[Saved data entries]
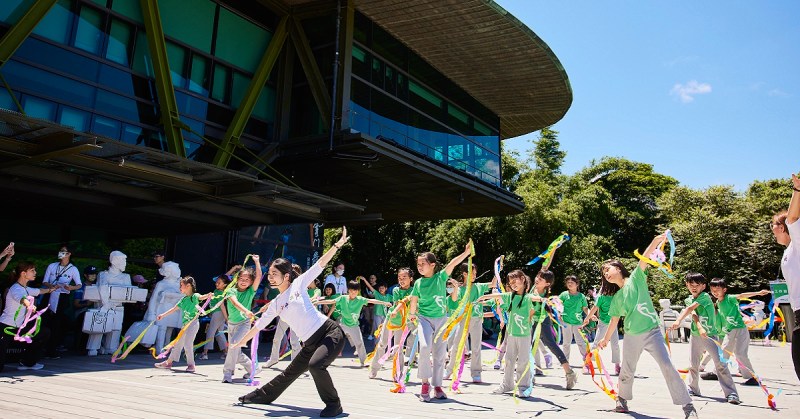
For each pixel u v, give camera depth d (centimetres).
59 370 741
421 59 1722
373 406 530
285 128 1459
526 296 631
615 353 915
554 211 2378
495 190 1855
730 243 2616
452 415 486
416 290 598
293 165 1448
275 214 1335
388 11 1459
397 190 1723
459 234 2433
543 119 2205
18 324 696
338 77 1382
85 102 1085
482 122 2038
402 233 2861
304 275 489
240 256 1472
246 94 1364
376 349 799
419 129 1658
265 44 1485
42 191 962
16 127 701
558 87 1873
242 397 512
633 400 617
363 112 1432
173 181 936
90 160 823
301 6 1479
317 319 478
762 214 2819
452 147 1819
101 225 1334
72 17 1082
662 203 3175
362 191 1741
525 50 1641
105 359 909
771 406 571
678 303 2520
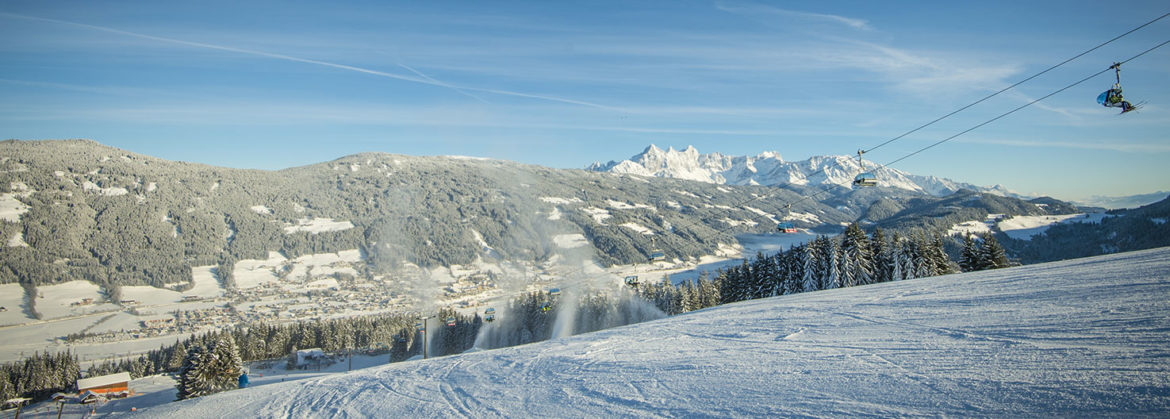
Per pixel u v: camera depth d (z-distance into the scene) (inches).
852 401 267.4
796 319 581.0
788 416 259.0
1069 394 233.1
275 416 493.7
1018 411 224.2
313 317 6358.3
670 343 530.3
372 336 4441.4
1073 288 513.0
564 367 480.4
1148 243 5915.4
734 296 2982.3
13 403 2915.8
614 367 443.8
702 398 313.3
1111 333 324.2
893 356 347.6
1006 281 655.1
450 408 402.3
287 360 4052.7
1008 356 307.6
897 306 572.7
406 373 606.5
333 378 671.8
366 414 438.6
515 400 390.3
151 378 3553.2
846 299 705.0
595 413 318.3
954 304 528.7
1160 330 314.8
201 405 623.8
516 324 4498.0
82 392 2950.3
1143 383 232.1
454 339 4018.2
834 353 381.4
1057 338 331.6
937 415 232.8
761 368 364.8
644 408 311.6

==

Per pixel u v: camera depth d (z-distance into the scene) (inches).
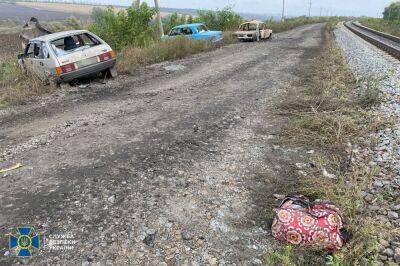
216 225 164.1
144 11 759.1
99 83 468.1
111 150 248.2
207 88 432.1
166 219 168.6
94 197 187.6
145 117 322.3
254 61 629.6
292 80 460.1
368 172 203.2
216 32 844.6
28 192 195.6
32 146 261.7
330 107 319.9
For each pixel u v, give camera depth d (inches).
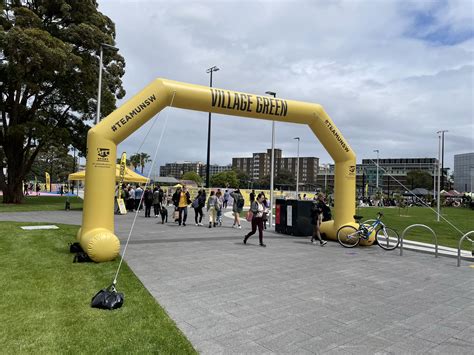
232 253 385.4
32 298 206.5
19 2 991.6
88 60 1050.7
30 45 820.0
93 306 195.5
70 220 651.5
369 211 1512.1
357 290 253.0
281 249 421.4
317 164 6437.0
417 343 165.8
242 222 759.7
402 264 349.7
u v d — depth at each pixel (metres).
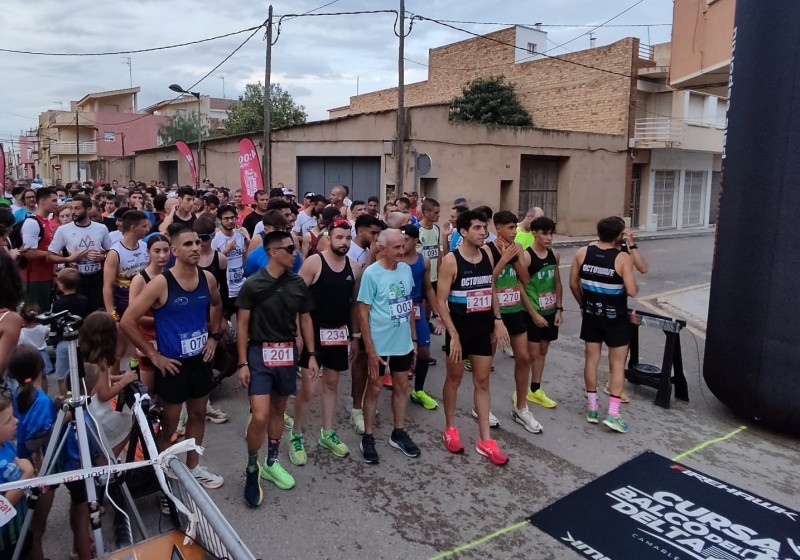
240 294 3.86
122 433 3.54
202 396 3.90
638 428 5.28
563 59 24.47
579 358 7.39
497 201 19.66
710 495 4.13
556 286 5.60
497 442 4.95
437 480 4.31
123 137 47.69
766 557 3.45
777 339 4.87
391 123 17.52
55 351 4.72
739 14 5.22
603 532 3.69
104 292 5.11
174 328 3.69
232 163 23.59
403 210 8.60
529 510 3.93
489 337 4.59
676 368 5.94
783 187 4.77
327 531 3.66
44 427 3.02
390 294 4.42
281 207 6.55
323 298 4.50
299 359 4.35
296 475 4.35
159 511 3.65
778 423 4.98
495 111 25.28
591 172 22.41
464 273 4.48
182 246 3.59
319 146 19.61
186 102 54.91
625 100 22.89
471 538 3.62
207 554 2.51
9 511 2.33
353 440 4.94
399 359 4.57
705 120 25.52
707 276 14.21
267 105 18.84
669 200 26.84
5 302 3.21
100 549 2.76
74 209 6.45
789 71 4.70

◆ What is being asked ◆
Return every line above in which the string "depth" occurs.

◆ Finished task ◆
For each pixel u v, give camera depth d (centimetres).
Per pixel u v: camera depth d (z-distance into the scene) (inches).
Per pixel u v: camera depth d (z-distance into the scene) (inches).
For each pixel u v, give camera depth d (inches).
u v d — depth at each pixel (metres).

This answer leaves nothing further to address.